中国、オーストラリアにTPP加入「積極的な支持」を要望
中国がTPP加入に向けて、オーストラリアに「積極的な支持」を要望した。
中国商務省は27日、王文濤(おう・ぶんとう)商務相が26日にアラブ首長国連邦(UAE)の首都アブダビで、オーストラリアのファレル貿易相と会談したと発表した。王氏は、環太平洋戦略的経済連携協定(TPP)への中国の加入について「積極的な支持」を要望した。
2021年にTPPへの加入を申請した中国に対し、オーストラリアや日本は経済的威圧などを理由に慎重な姿勢をとってきた。2022年に誕生したアルバニージー豪政権は最大の貿易相手国である中国との関係改善を進めており、中国側はTPP加入の支持を得ようとしている。

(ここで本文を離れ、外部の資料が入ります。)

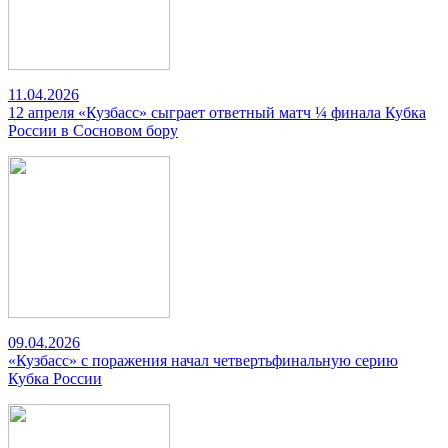
11.04.2026
12 апреля «Кузбасс» сыграет ответный матч ¼ финала Кубка
России в Сосновом бору
09.04.2026
«Кузбасс» с поражения начал четвертьфинальную серию
Кубка России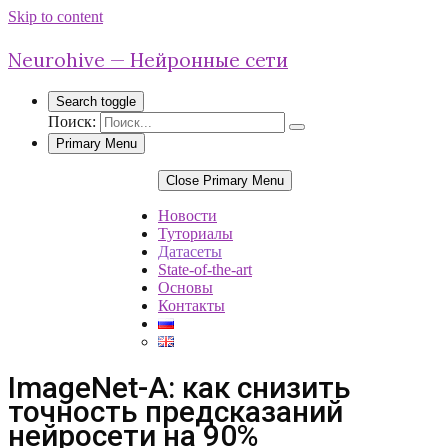
Skip to content
Neurohive — Нейронные сети
Search toggle
Поиск:
Primary Menu
Close Primary Menu
Новости
Туториалы
Датасеты
State-of-the-art
Основы
Контакты
ImageNet-A: как снизить
точность предсказаний
нейросети на 90%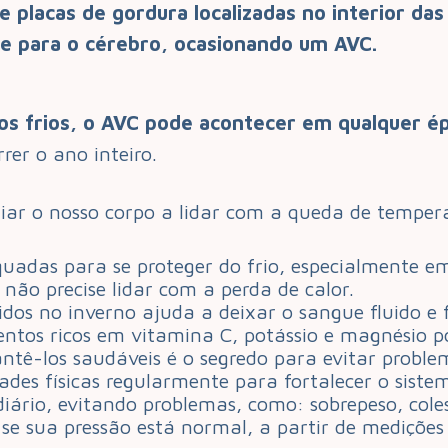
placas de gordura localizadas no interior das 
ue para o cérebro, ocasionando um AVC.
s frios, o AVC pode acontecer em qualquer é
er o ano inteiro.
iar o nosso corpo a lidar com a queda de temper
uadas para se proteger do frio, especialmente e
 não precise lidar com a perda de calor.
dos no inverno ajuda a deixar o sangue fluido e fa
ntos ricos em vitamina C, potássio e magnésio po
ntê-los saudáveis é o segredo para evitar proble
ades físicas regularmente para fortalecer o siste
ário, evitando problemas, como: sobrepeso, coles
 se sua pressão está normal, a partir de mediçõe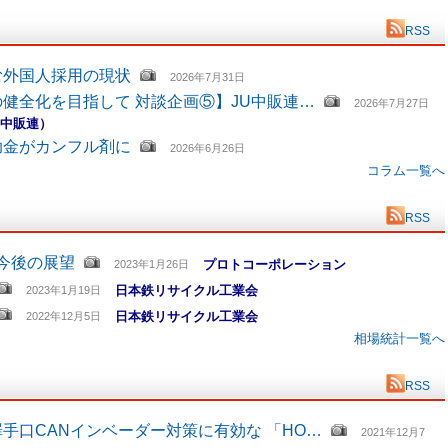
RSS
む外国人採用の現状
2026年7月31日
健全化を目指して 対談企画⑤】JU中販連…
2026年7月27日
U中販連）
助金がカンフル剤に
2026年6月26日
コラム一覧へ
RSS
と今後の展望
プロトコーポレーション
2023年1月26日
日本鉄リサイクル工業会
2023年1月19日
日本鉄リサイクル工業会
2022年12月5日
相場統計一覧へ
RSS
手口CANインベーダー対策に有効な 「HO…
2021年12月7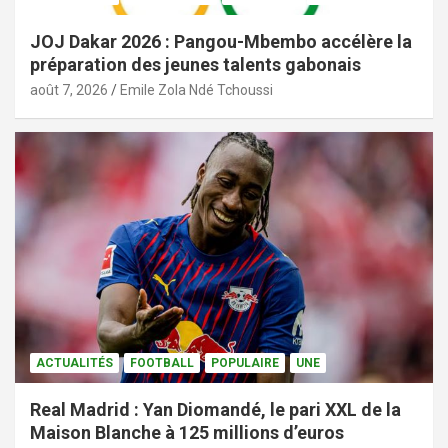
JOJ Dakar 2026 : Pangou-Mbembo accélère la
préparation des jeunes talents gabonais
août 7, 2026
Emile Zola Ndé Tchoussi
ACTUALITÉS
FOOTBALL
POPULAIRE
UNE
Real Madrid : Yan Diomandé, le pari XXL de la
Maison Blanche à 125 millions d’euros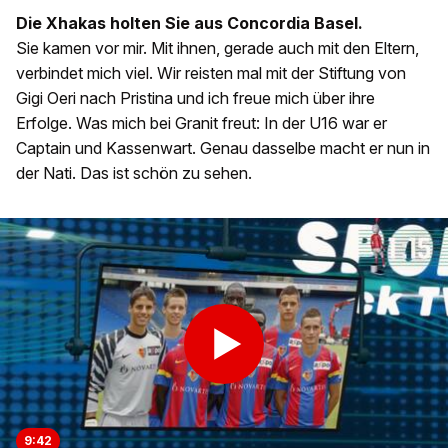
Die Xhakas holten Sie aus Concordia Basel.
Sie kamen vor mir. Mit ihnen, gerade auch mit den Eltern,
verbindet mich viel. Wir reisten mal mit der Stiftung von
Gigi Oeri nach Pristina und ich freue mich über ihre
Erfolge. Was mich bei Granit freut: In der U16 war er
Captain und Kassenwart. Genau dasselbe macht er nun in
der Nati. Das ist schön zu sehen.
9:42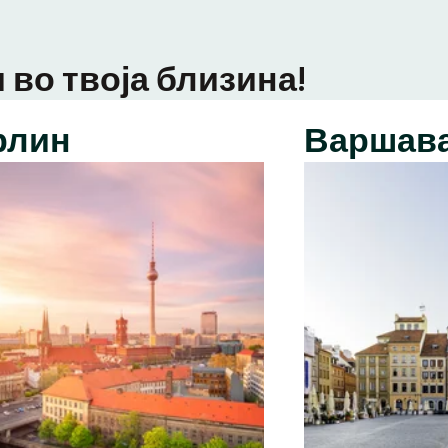
 во твоја близина!
рлин
Варшав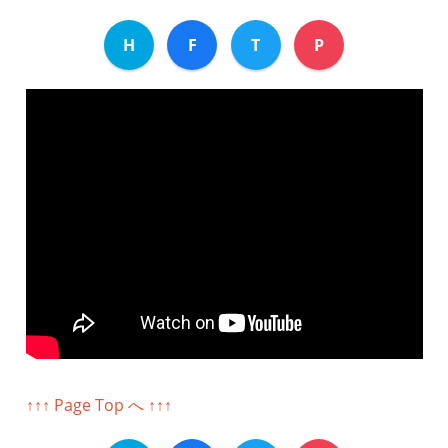
H
F
T
P
↑↑↑ Page Top へ ↑↑↑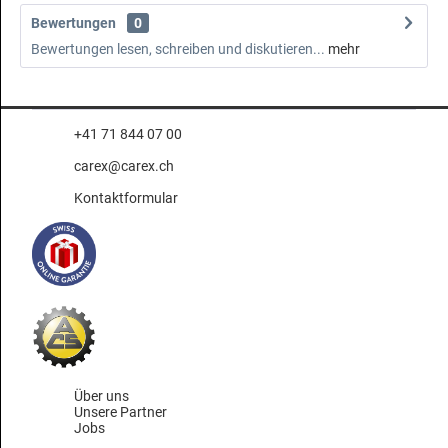
Bewertungen
0
Bewertungen lesen, schreiben und diskutieren...
mehr
+41 71 844 07 00
carex@carex.ch
Kontaktformular
Über uns
Unsere Partner
Jobs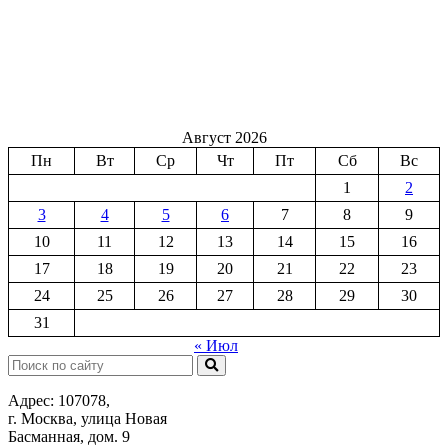
Август 2026
Пн
Вт
Ср
Чт
Пт
Сб
Вс
1
2
3
4
5
6
7
8
9
10
11
12
13
14
15
16
17
18
19
20
21
22
23
24
25
26
27
28
29
30
31
« Июл
Поиск:
Адрес: 107078,
г. Москва, улица Новая
Басманная, дом. 9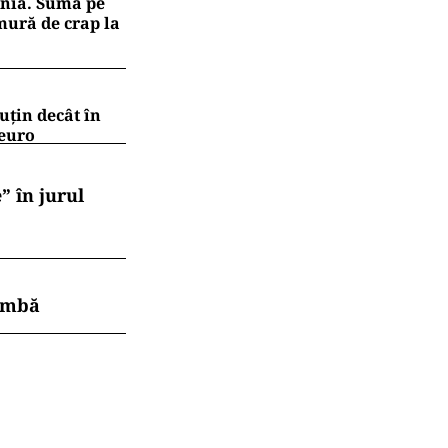
înregistrate
ial din țări ca
.ro și pe
ânia. Suma pe
mură de crap la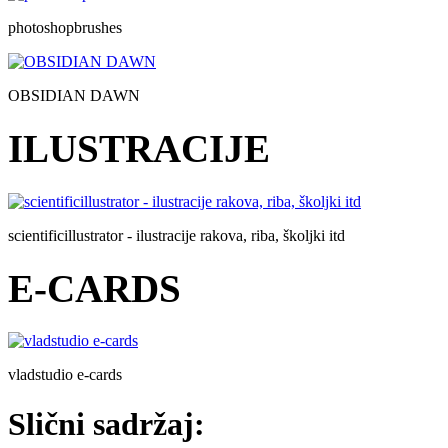
photoshopbrushes
OBSIDIAN DAWN
ILUSTRACIJE
scientificillustrator - ilustracije rakova, riba, školjki itd
E-CARDS
vladstudio e-cards
Slični sadržaj: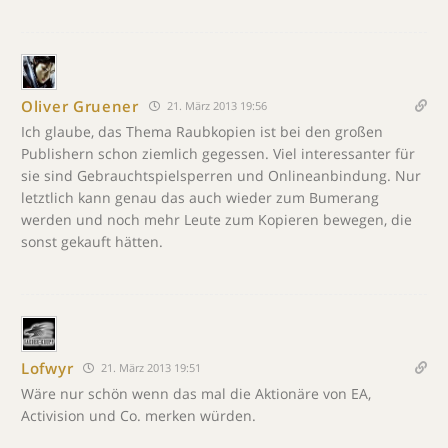
Oliver Gruener
21. März 2013 19:56
Ich glaube, das Thema Raubkopien ist bei den großen
Publishern schon ziemlich gegessen. Viel interessanter für
sie sind Gebrauchtspielsperren und Onlineanbindung. Nur
letztlich kann genau das auch wieder zum Bumerang
werden und noch mehr Leute zum Kopieren bewegen, die
sonst gekauft hätten.
Lofwyr
21. März 2013 19:51
Wäre nur schön wenn das mal die Aktionäre von EA,
Activision und Co. merken würden.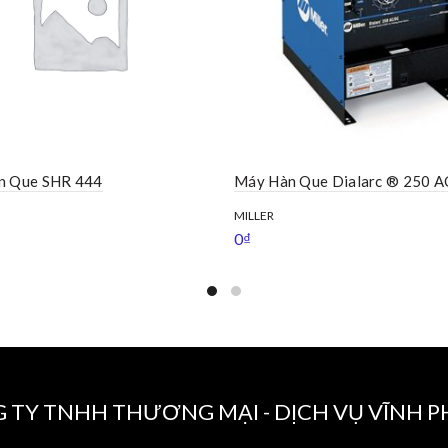
n Que SHR 444
Máy Hàn Que Dialarc ® 250 
MILLER
0
₫
 TY TNHH THƯƠNG MẠI - DỊCH VỤ VĨNH 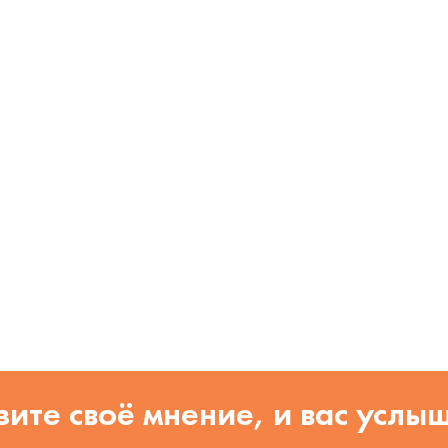
ите своё мнение, и вас услы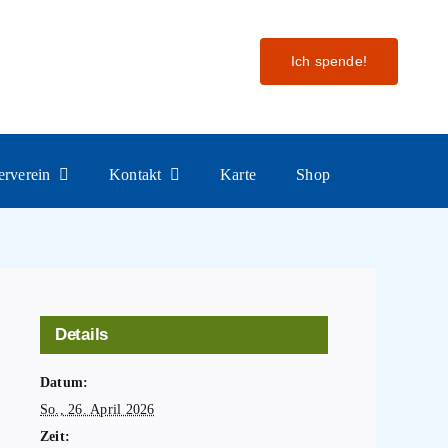
olf Ziebarth
Ich spende!
erverein
Kontakt
Karte
Shop
Details
Datum:
So., 26. April 2026
Zeit: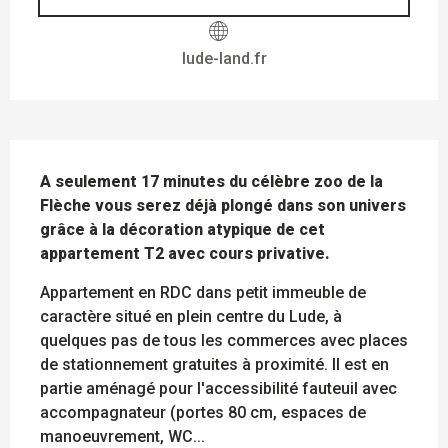
lude-land.fr
DESCRIPTION
A seulement 17 minutes du célèbre zoo de la 
Flèche vous serez déjà plongé dans son univers 
grâce à la décoration atypique de cet 
appartement T2 avec cours privative.
Appartement en RDC dans petit immeuble de 
caractère situé en plein centre du Lude, à 
quelques pas de tous les commerces avec places 
de stationnement gratuites à proximité. Il est en 
partie aménagé pour l'accessibilité fauteuil avec 
accompagnateur (portes 80 cm, espaces de 
manoeuvrement, WC...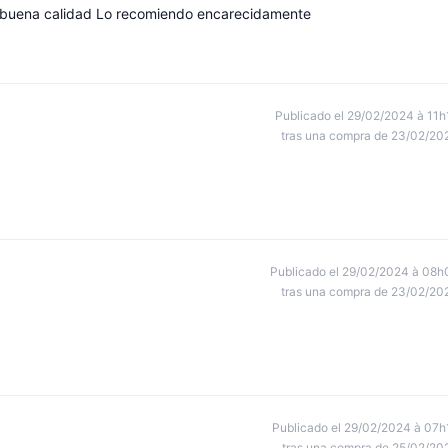
 buena calidad Lo recomiendo encarecidamente
Publicado el 29/02/2024 à 11h
tras una compra de 23/02/20
Publicado el 29/02/2024 à 08h
tras una compra de 23/02/20
Publicado el 29/02/2024 à 07h
tras una compra de 25/02/20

王氏は会談で、オーストラリアで中国企業が直面している問題について、「豪側が関心を持って積極的に解決を進めることを望む」と求めた。中国側によると、ファレル氏は中国企業の投資を歓迎し、対中輸出の拡大に期待を示した。
日本の立場は、中国の参加には厳しい立場を示していて、これまでは、日豪の立場は一致していると見られていた。しかし、2022年にアルバニージー政権が誕生してから、雲行きが少し怪しくなっている。
昨年11月、アルバニージー首相は豪首相として7年ぶりに訪中し、習近平主席と会談し、「経済・貿易関係改善に向け取り組みを強めていく方針で一致した」と報じられた(参考)。会談の際に習主席から中国がTPPへの参加を希望していることを伝えられたという。アルバニージー首相は、記者会見で中国のTPP加入に関して「(新規加入は)全会一致が原則だ」と述べるにとどめたが、確実に中国に足元を見られている感じだ。
仮にオーストラリアが陥落したとしても、まだ日本のほか(日本も心配だが)、カナダとイギリスがいるので、心配ないと思いたいが、水面下で中国がTPP加入に向け動いていることは警戒しなくてはいけない。